With much of 2010 characterised by a risk-on, risk-off trade in equity markets, and investors chasing the next earnings upgrade among miners, Mott says this left the ignored defensive part of the market looking outstanding value.
Mott says: “Within our central case of anaemic global growth, we are excited that there are still so many companies across diverse sectors offering well covered dividends, yielding two or three times that of medium-dated gilts.
“Uniquely, this yield is not from companies most at risk in a downturn but available in large multinationals that have strong balance sheets and good pricing power. These are exactly the companies we would want to own in the current environment and, with these yields, we are being paid to do so.”
More than 90 per cent of the PSigma income fund is in large-cap stocks, with Mott steering clear of smaller companies with their attendant higher-risk profiles.
In recent turmoil, the manager took advantage of sharp falls in the mining sector to raise commodity exposure.
Mott says: “From near zero, our weighting is now 2.5 per cent, with Rio Tinto and BHP Billiton added to the holding in African Barrick Gold. “We are taking small steps and must emphasise this does not signal a change in view. It is simply a recognition of the recent dislocations in share prices.”

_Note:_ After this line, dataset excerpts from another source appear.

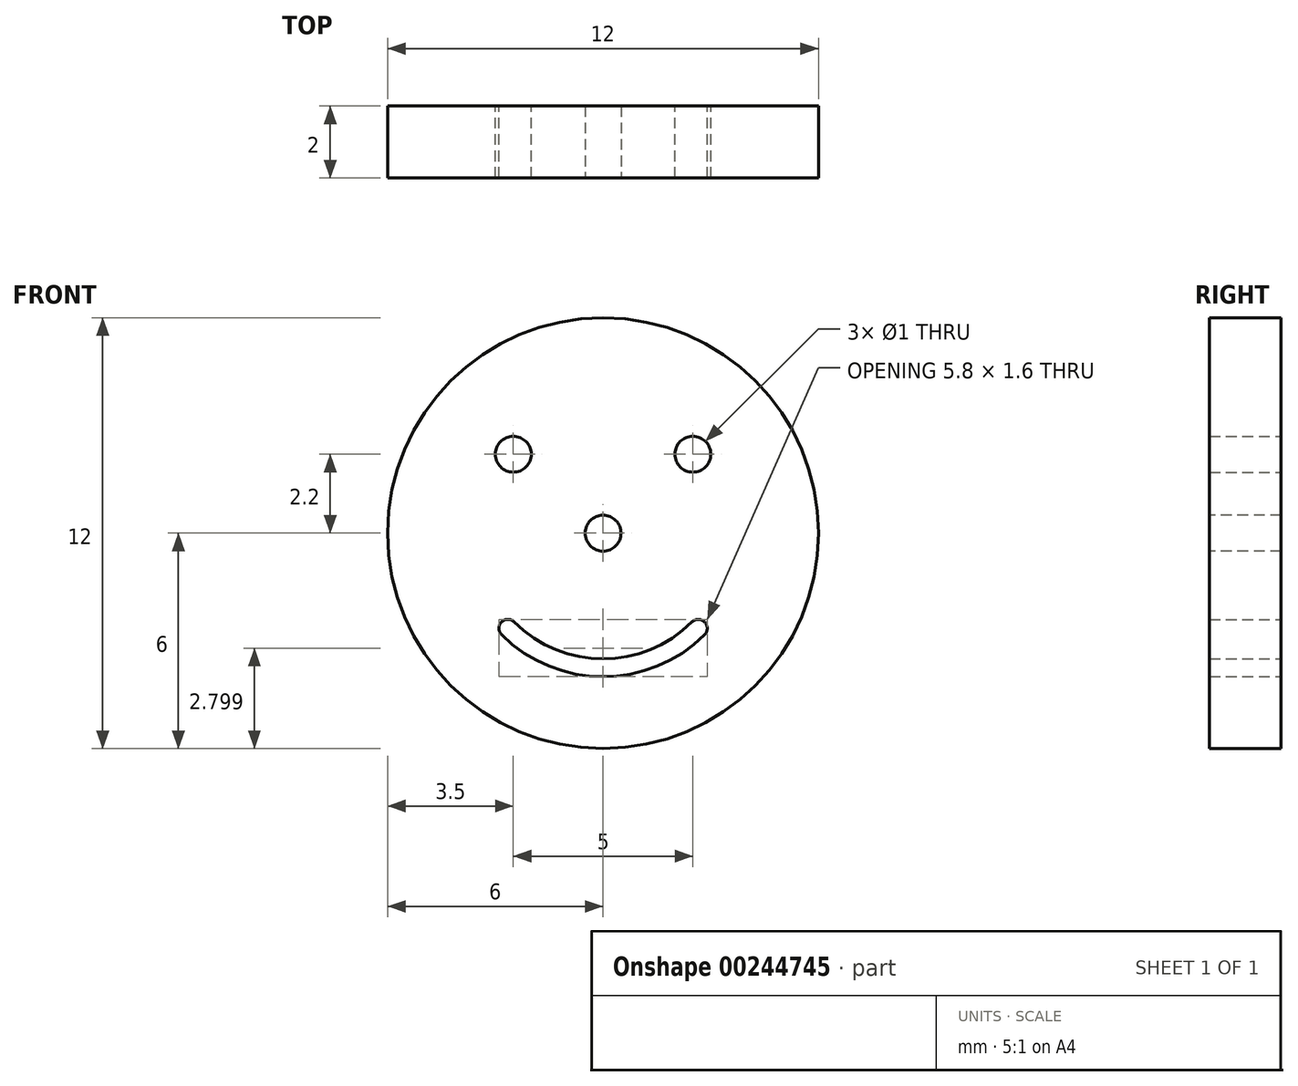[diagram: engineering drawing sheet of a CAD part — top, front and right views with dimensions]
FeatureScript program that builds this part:
annotation { "Feature Type Name" : "Feature", "Feature Type Description" : "" }
export const myFeature = defineFeature(function(context is Context, id is Id, definition is map)
    precondition{}
    {
        {
            var Q0;
            Q0=qCreatedBy(makeId("Front.planeOp"),FACE);
            var sketch = newSketch(context, id + "F0", { "sketchPlane" : qUnion([Q0])});
            skCircle(sketch, "E0", {"center": v(0, 0) * mm, "radius": 6 * mm});
            skLineSegment(sketch, "E1", {"start": v(0, 0) * mm, "end": v(-2.83, -2.83) * mm, "construction": true});
            skLineSegment(sketch, "E2", {"start": v(0, 0) * mm, "end": v(0, -4.95) * mm, "construction": true});
            skLineSegment(sketch, "E3", {"start": v(0, 0) * mm, "end": v(2.83, -2.83) * mm, "construction": true});
            skArc(sketch, "E4", {"start": v(2.83, -2.83) * mm, "mid": v(0, -4) * mm, "end": v(-2.83, -2.83) * mm});
            skArc(sketch, "E5", {"start": v(2.47, -2.47) * mm, "mid": v(0, -3.5) * mm, "end": v(-2.47, -2.47) * mm});
            skPoint(sketch, "E5.startSnap0", {"position": v(0, -2.47) * mm});
            skArc(sketch, "E6", {"start": v(-2.83, -2.83) * mm, "mid": v(-2.83, -2.47) * mm, "end": v(-2.47, -2.47) * mm});
            skArc(sketch, "E7", {"start": v(2.47, -2.47) * mm, "mid": v(2.83, -2.47) * mm, "end": v(2.83, -2.83) * mm});
            skCircle(sketch, "E8", {"center": v(-2.5, 2.2) * mm, "radius": 0.5 * mm});
            skCircle(sketch, "E9", {"center": v(2.5, 2.2) * mm, "radius": 0.5 * mm});
            skSolve(sketch);
        }
        {
            var Q0;
            Q0 = qSketchRegion(id + "F0", true);
            extrude(context, id + "F1", {"entities" : qUnion([Q0]), "depth" : 2 * mm});
        }
        {
            var Q0;
            Q0=makeQuery(id+"F1.opExtrude","CAP_FACE",FACE,{"disambiguationData":[OSD([sQuery(id+"F0.wireOp",EDGE,"E0"),sQuery(id+"F0.wireOp",EDGE,"E4"),sQuery(id+"F0.wireOp",EDGE,"E5"),sQuery(id+"F0.wireOp",EDGE,"E6"),sQuery(id+"F0.wireOp",EDGE,"E7"),sQuery(id+"F0.wireOp",EDGE,"E8"),sQuery(id+"F0.wireOp",EDGE,"E9")])],"isStart":false});
            var sketch = newSketch(context, id + "F2", { "sketchPlane" : qUnion([Q0])});
            skCircle(sketch, "E10", {"center": v(0, 0) * mm, "radius": 0.5 * mm});
            skSolve(sketch);
        }
        {
            var Q0;
            Q0 = qSketchRegion(id + "F2", true);
            extrude(context, id + "F3", {"entities" : qUnion([Q0]), "operationType" : NewBodyOperationType.REMOVE, "oppositeDirection" : true, "depth" : 25 * mm});
        }
    });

In mid-2011, Unicorn UK income fund was the best-performing UK equity income fund over one, three and five years but it has subsequently dropped to a mid-table position over 12 months. Manager John McClure looks to invest in companies with a strong international presence and a bias towards industrial product and business service markets.
These investments outperformed as emerging markets boomed and the developed world recovered but they have taken a hit in the safety-first environment that came to the fore last year.
McClure’s changed fortunes are clear from deteriorating stocks in his portfolio. In early 2011, for example, he highlighted Acal, a distributor of specialist electronic components as one of his strongest holdings, whereas in November alone, the stock plummeted by 20 per cent.
McClure says: “Acal’s share price fell throughout the month in anticipation of reduced growth prospects following extended turmoil in its key European markets.”
With the Chelverton UK equity income fund seeking yield from small and mid-cap stocks, its decline from second in the peer group over three years to third-quartile for 12 months is little surprise. The portfolio bypasses the traditional income stalwarts of the FTSE 100 and focuses on the bottom 10 per cent of the market made up of companies worth less than £1bn.
Manager David Taylor’s approach is to filter out any stocks not yielding at least 50 per cent more than the small-cap benchmark.
Marking the fund out from its peers, this largely excludes small oils and miners for their lack of yield, as well as banks and pharmaceuticals, with few smaller players in either sector.
Taylor says: “Our favoured stocks tend to be seen as dull but worthy and are generally undervalued. Our main competition for these companies would be other small-cap funds but most tend to focus on growth- type opportunities, so our stocks remain cheap.”
In recent times, the portfolio’s biggest sector exposure has been to support services, with decent positions in insurance companies as well as engineering firms.
Taylor said many companies he is looking at have displayed strong balance sheets and increased dividends but have suffered in the widespread risk-aversion last year.
“As we move into 2012, consensus earnings per share growth for the UK equity market is forecast to be around 10 per cent, although, in aggregate, estimates are still falling, particularly for some cyclicals.
“Current consensus estimates suggest an earnings multiple of under 10 times, which means there is scope for multiple expansion when the balance of earnings’ upgrades to downgrades turns positive. Importantly for our fund, we expect dividend growth will remain strong throughout.”